[begin Data section]

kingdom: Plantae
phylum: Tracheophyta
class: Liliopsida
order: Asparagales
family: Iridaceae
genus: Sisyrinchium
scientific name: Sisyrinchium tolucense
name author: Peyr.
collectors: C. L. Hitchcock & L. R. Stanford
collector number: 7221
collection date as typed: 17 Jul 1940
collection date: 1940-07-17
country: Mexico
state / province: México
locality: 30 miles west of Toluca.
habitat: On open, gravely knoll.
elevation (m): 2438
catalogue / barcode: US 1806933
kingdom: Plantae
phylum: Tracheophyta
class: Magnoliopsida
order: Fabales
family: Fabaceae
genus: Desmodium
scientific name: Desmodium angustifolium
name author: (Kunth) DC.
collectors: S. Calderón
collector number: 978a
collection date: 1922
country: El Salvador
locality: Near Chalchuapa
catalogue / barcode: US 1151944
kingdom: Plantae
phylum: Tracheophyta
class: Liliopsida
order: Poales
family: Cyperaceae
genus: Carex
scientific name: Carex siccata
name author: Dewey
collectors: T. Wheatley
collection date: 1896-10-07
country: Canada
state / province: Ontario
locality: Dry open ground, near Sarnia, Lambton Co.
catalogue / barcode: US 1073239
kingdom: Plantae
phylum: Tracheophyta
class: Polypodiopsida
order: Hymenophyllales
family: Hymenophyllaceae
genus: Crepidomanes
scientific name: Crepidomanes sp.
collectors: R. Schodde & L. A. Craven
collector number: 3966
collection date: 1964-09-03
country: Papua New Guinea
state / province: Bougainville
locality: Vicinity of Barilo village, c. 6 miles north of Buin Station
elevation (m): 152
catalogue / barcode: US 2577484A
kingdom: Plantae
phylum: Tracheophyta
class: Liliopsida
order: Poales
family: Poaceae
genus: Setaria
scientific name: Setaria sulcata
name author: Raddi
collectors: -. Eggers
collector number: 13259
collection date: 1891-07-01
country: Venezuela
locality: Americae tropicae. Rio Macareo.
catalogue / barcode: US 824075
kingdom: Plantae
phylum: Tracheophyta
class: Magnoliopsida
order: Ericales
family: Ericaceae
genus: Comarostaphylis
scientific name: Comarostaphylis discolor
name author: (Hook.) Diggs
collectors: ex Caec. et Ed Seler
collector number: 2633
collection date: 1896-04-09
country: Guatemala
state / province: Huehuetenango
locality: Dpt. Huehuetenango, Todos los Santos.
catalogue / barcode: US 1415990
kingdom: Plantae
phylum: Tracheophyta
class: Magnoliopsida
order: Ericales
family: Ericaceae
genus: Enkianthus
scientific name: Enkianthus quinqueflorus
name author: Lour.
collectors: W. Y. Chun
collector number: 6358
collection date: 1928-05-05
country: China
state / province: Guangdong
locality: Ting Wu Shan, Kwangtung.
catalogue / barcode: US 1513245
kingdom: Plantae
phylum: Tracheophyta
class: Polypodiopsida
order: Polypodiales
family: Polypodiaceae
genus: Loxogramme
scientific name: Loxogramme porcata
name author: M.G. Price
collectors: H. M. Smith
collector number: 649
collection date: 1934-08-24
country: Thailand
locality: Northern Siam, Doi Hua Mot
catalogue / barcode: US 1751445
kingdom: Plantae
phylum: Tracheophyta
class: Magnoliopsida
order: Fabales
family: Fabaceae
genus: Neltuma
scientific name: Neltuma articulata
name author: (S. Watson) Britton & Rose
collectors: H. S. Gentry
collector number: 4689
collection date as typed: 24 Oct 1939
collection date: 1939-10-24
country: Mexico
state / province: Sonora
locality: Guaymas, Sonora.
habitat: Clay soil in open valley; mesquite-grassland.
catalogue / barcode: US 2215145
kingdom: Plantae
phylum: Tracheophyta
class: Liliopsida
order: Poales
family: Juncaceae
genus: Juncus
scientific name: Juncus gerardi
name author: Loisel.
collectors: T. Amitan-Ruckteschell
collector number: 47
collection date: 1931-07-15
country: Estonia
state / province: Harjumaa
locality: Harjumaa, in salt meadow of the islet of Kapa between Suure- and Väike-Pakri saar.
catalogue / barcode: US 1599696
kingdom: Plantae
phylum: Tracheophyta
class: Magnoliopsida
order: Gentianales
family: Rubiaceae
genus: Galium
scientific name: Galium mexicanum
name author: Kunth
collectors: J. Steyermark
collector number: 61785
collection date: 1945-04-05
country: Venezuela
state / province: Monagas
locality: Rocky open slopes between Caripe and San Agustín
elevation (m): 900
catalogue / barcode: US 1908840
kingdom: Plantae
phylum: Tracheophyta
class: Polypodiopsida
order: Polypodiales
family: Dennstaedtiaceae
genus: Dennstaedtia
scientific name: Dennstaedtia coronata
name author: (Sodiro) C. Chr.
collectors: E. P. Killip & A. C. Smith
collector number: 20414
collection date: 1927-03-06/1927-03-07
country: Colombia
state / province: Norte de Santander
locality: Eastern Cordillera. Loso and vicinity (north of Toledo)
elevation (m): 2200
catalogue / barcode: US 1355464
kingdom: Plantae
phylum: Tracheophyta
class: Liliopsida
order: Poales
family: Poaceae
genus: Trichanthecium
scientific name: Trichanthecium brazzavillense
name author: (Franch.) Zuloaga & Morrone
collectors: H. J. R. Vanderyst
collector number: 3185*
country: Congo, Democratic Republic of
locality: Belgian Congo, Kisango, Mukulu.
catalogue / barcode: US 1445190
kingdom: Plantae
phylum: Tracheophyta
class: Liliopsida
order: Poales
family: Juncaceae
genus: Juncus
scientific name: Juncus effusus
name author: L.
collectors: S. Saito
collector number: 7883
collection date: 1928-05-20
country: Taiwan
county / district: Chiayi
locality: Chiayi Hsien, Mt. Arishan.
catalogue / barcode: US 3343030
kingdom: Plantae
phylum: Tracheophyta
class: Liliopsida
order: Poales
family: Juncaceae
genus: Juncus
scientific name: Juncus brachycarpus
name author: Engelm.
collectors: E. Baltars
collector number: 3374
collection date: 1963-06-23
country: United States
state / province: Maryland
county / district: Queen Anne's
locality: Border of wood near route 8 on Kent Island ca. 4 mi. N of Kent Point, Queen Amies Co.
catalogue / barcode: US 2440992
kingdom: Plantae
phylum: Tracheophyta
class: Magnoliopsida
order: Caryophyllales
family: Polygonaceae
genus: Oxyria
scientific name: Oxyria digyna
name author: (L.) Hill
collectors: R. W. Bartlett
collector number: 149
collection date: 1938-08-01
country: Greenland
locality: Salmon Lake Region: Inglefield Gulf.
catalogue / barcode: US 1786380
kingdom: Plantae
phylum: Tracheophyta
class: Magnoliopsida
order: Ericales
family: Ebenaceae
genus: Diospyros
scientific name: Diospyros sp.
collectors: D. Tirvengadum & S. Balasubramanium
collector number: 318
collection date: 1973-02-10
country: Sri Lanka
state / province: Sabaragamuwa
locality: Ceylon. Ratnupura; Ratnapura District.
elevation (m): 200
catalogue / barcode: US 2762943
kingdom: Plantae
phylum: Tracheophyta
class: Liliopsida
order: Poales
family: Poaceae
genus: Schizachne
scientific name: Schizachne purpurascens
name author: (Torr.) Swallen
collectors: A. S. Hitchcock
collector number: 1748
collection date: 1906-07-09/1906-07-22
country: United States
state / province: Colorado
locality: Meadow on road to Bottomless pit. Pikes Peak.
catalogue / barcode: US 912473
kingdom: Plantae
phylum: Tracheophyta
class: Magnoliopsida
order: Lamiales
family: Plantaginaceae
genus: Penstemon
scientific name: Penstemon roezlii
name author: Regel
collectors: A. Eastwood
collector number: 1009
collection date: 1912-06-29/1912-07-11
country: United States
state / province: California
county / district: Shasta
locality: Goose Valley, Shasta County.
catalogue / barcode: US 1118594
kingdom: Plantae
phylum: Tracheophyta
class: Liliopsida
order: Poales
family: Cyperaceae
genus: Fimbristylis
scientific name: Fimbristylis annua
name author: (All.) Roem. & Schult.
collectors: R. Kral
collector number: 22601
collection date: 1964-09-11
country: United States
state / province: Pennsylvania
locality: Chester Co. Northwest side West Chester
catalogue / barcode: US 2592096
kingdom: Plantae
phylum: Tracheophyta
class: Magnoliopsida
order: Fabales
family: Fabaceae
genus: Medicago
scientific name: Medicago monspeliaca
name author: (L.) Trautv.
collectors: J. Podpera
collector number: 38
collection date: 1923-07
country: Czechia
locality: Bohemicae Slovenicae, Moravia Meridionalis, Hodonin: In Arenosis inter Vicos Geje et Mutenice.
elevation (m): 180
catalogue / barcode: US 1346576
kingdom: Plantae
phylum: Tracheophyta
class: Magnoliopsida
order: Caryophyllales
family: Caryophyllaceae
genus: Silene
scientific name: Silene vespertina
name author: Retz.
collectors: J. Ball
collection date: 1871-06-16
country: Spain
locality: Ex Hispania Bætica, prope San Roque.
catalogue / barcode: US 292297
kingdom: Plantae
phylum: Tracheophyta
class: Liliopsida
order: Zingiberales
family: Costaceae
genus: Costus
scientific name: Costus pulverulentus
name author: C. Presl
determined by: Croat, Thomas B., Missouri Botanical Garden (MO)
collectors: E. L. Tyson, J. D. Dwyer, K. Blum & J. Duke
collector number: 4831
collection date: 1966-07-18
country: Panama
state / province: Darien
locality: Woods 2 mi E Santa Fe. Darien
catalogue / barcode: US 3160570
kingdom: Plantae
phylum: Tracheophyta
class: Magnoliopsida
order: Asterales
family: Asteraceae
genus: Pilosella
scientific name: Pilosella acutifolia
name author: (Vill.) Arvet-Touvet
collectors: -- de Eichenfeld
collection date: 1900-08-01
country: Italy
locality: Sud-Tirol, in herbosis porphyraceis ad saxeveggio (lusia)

[end Data section]

> _Required work_
Make a Markdown table of everything from the first line of the listing down to and including the line that contains "habitat: On open, gravely knoll.". Use the columns Row and Entry, give each line a number, and leave out blank lines.

> _Written answer_
| Row | Entry |
|---|---|
| 1 | kingdom: Plantae |
| 2 | phylum: Tracheophyta |
| 3 | class: Liliopsida |
| 4 | order: Asparagales |
| 5 | family: Iridaceae |
| 6 | genus: Sisyrinchium |
| 7 | scientific name: Sisyrinchium tolucense |
| 8 | name author: Peyr. |
| 9 | collectors: C. L. Hitchcock & L. R. Stanford |
| 10 | collector number: 7221 |
| 11 | collection date as typed: 17 Jul 1940 |
| 12 | collection date: 1940-07-17 |
| 13 | country: Mexico |
| 14 | state / province: México |
| 15 | locality: 30 miles west of Toluca. |
| 16 | habitat: On open, gravely knoll. |